Men rushed at me, but only one at a time and with no technique.

They took solid hits and drew back. I danced around, hammering anyone who came near me, but I was surrounded and I couldn't win.

It was only the crowd's fascination with the fighting that kept them from surging forward in a strangling crush of bodies.

A determined phalanx of eight or ten men broke through the circle, and I was face to face with Khaled Ansari. I was running on instinct, and I almost punched him. He held out both hands, waving for me to stop. His men ploughed their way back into the crowd, and Khaled pushed me in behind them. Someone punched my head from behind, and I turned and ran at the mob again, wanting to fight every man in the city; wanting to fight until they punched me numb; until I couldn't feel that spear, dead Abdullah's spear, in my chest. Khaled and two of his friends wrapped their arms around me and dragged me out of the writhing, lunatic hell that the street had become. "His body's not there," Khaled told me when we found my bike. He wiped the blood from my face with a handkerchief. My eye was swelling up quickly, and blood dripped from my nose and a cut on my lower lip. I hadn't felt the blows at all. There was no pain.

The pain was all in my chest, right next to my heart, and I breathed it in, and out, and in.

"The crowd stormed the place. Hundreds of them. That was before we got here. When the cops pushed them out again, they went to the cell where they'd put his body, and it was empty. The crowd let all the prisoners out, and they got his body."
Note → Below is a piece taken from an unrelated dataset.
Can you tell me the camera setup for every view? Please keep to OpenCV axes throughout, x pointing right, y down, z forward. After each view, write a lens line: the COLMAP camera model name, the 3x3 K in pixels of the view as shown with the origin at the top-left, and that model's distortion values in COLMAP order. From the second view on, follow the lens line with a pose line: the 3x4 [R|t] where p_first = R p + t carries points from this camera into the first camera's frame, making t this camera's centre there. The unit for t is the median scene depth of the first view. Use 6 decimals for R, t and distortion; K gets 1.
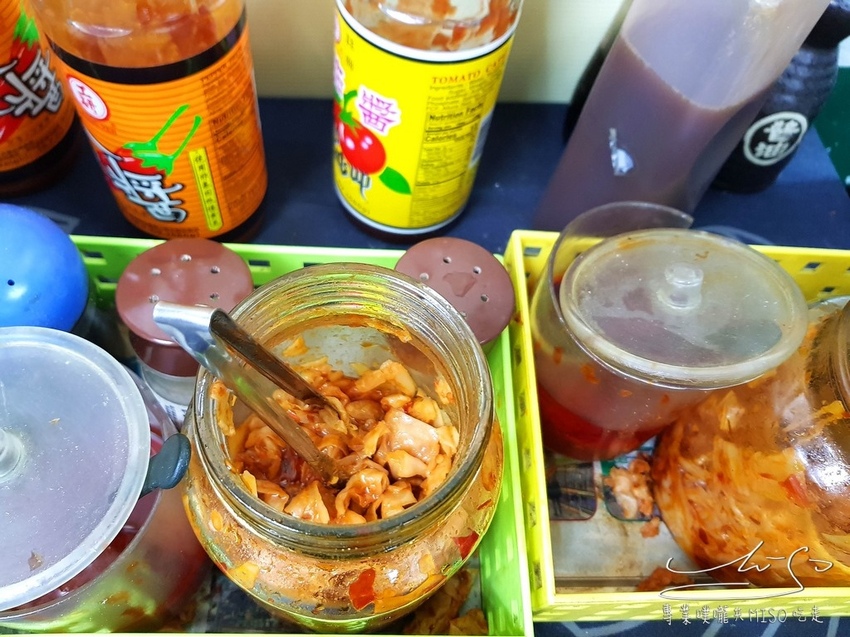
lens RADIAL K [[701.0, 0, 425.0], [0, 701.0, 318.5], [0, 0, 1]] dist [-0.044439, -0.001591]
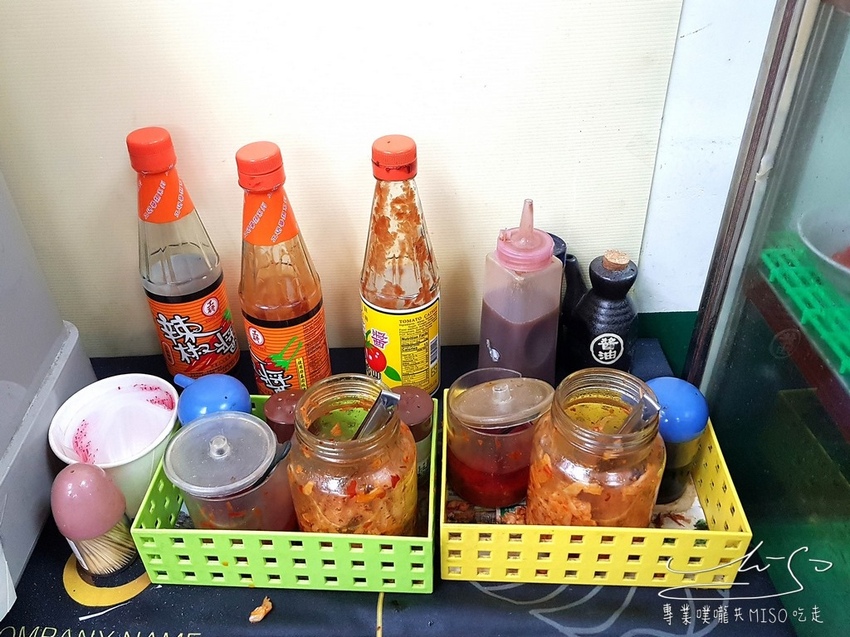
lens RADIAL K [[701.0, 0, 425.0], [0, 701.0, 318.5], [0, 0, 1]] dist [-0.044439, -0.001591]
pose [[0.991045, -0.066126, -0.116008, 0.328350], [0.012364, 0.910483, -0.413362, 0.551387], [0.132957, 0.408226, 0.903147, -0.988878]]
"Ah, Jesus," I moaned. "Ah, fuck. Ah, God."

"We'll get people on it," Khaled said, quiet and confident.

"We'll find out what happened. We'll find... it... him. We'll find his body."

I rode back to Leopold's, and found Johnny Cigar sitting at Didier's table. Didier and Lisa were gone. I collapsed in a chair beside Johnny, much as Lisa had done beside Didier a few hours before. Leaning my elbows on the table, I rubbed my eyes with the heels of my hands.

"A terrible thing," Johnny said.

"Yeah."

"It shouldn't have happened."

"No."

"And it didn't need to happen. Not like this."

"Yeah."

"He didn't need to take that fare. It was the last one for the night, but he didn't need it. He made plenty yesterday."

"What?" I asked, looking at him with a frown that was angry in its bewilderment.

"Prabaker's accident," he said.

"What?"

"The accident," he repeated.

"What... accident?"

"Oh, my God, Lin, I thought you knew about it," he said, the blood in his face an ebb tide that receded to his tightening throat. His voice cracked, and his eyes filled with tears. "I thought you knew. When I saw your face just now, the way you look, I thought you knew about it. I've been waiting for you nearly for one hour. I came to find you as soon as I left the hospital."